Lo importante detrás de todo esto Los calentadores eléctricos infrarrojos para uso en exteriores ofrecen comodidad al irradiar calor directamente hacia las personas y las superficies, en lugar de calentar el aire. En nuestros modelos, el núcleo está compuesto por un elemento de fibra de carbono, junto con un reflector parabólico de alta reflexividad, diseñado para concentrar el calor infrarrojo donde sea necesario. Estos aparatos funcionan con circuitos de 120V o 240V, y su potencia varía entre 1,500W y 5,000W. Incluimos termostatos para mantener una temperatura constante, protección contra vuelcos para mayor seguridad, y clasificaciones IP que garantizan resistencia a la lluvia y al polvo.
Por qué este método funciona en el exterior Los espacios exteriores están expuestos al viento, a la humedad y a partículas en suspensión en el aire. Dado que el calor infrarrojo calienta directamente los objetos y las personas, mantiene su efecto incluso cuando sopla el viento, a diferencia de los métodos de calefacción por aire, que pierden su eficacia. Si se mantienen limpios el emisor y el reflector, el calentador seguirá funcionando de manera consistente. Así, se pasa menos tiempo esperando y más tiempo disfrutando de un calor constante. Además, los componentes limpios permiten que el sistema consuma la cantidad de energía necesaria, lo que hace que su consumo de energía sea predecible.

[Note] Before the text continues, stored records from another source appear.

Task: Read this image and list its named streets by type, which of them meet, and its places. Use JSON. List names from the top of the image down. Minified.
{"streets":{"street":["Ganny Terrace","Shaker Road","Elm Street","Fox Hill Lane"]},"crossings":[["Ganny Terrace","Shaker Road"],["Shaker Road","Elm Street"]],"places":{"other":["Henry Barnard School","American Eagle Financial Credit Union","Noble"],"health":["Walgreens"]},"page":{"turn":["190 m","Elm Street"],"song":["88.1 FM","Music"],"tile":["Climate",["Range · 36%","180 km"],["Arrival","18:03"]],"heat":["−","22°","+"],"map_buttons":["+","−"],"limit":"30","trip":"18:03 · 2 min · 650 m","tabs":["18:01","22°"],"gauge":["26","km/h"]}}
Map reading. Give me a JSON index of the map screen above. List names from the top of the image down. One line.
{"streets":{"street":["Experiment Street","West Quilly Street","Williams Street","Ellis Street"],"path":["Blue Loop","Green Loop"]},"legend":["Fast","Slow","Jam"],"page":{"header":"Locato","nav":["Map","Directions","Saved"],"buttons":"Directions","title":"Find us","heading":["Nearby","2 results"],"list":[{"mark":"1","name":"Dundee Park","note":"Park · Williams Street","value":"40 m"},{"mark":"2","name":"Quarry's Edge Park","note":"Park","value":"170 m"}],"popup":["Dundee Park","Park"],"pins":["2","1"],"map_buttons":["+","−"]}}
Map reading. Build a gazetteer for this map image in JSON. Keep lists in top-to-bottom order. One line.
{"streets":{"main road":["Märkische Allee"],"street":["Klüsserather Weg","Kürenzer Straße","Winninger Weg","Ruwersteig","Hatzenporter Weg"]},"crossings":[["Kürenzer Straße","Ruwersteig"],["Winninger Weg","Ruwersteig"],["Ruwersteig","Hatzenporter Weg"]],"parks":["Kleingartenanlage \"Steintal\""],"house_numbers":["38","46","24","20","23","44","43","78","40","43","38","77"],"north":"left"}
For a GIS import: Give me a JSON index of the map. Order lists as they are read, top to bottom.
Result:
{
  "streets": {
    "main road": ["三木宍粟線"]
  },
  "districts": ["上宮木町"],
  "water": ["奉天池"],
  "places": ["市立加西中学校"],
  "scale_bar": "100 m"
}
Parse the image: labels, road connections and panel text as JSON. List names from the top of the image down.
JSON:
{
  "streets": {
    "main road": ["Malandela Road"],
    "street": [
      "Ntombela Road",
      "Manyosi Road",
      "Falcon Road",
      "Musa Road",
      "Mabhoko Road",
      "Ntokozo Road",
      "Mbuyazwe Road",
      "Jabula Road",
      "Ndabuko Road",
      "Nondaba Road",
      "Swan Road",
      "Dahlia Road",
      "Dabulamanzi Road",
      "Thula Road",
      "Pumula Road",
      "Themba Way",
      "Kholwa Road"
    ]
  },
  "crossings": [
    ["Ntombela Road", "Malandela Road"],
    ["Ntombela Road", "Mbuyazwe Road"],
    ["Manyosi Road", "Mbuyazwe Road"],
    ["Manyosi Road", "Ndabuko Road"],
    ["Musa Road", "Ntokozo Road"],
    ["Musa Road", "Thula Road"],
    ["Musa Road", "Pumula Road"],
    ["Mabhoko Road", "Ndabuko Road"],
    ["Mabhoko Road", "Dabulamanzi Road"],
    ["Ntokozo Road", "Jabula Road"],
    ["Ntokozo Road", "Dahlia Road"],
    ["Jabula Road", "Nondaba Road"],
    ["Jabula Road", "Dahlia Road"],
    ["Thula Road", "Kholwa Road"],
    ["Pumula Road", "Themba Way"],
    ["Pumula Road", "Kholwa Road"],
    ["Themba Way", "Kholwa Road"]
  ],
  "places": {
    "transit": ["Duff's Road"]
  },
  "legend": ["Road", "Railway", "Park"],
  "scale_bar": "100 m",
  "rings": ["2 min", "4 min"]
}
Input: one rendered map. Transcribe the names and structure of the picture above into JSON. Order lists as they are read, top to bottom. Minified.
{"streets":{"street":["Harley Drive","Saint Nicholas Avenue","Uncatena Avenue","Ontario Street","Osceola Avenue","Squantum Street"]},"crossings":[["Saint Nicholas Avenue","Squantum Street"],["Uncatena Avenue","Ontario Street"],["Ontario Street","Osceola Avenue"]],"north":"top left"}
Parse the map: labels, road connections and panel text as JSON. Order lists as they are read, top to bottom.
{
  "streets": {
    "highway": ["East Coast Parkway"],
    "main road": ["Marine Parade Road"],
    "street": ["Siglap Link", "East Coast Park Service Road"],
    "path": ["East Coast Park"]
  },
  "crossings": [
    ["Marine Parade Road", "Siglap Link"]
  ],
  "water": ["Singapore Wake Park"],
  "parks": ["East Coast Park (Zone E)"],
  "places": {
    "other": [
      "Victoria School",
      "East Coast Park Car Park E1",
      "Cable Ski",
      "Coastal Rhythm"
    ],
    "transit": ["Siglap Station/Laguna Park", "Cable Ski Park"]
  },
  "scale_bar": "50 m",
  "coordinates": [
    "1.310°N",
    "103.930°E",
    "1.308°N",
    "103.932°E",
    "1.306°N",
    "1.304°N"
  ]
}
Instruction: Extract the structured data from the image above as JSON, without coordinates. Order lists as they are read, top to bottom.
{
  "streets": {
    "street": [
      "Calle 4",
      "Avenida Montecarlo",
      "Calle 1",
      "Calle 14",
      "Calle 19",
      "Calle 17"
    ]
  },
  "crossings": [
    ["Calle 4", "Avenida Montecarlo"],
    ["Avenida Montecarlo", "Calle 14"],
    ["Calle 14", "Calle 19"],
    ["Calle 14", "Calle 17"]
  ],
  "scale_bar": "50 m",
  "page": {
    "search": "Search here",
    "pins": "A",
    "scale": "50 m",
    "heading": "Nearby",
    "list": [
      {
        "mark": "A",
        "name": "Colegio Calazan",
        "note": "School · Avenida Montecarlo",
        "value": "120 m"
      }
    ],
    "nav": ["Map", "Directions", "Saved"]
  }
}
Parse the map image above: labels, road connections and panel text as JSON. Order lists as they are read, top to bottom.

Configuración y mantenimiento prácticos Instale el calentador en un lugar donde haya un flujo de aire adecuado y donde esté protegido de la lluvia directa y de la entrada de polvo excesivo, de acuerdo con su clasificación IP. Asegúrese de que la tensión y el tipo de enchufe coincidan con los de su toma eléctrica. Los modelos conectados directamente a 240V ofrecen una mayor potencia, mientras que los modelos con enchufe de 120V son más fáciles de instalar.
Un simple cepillado semanal del emisor y el reflector con un paño suave y seco ayuda a mantener un rendimiento constante. Coloque el calentador de manera que apunte directamente hacia las zonas de descanso; así, el calor infrarrojo llegará allí donde usted quiera.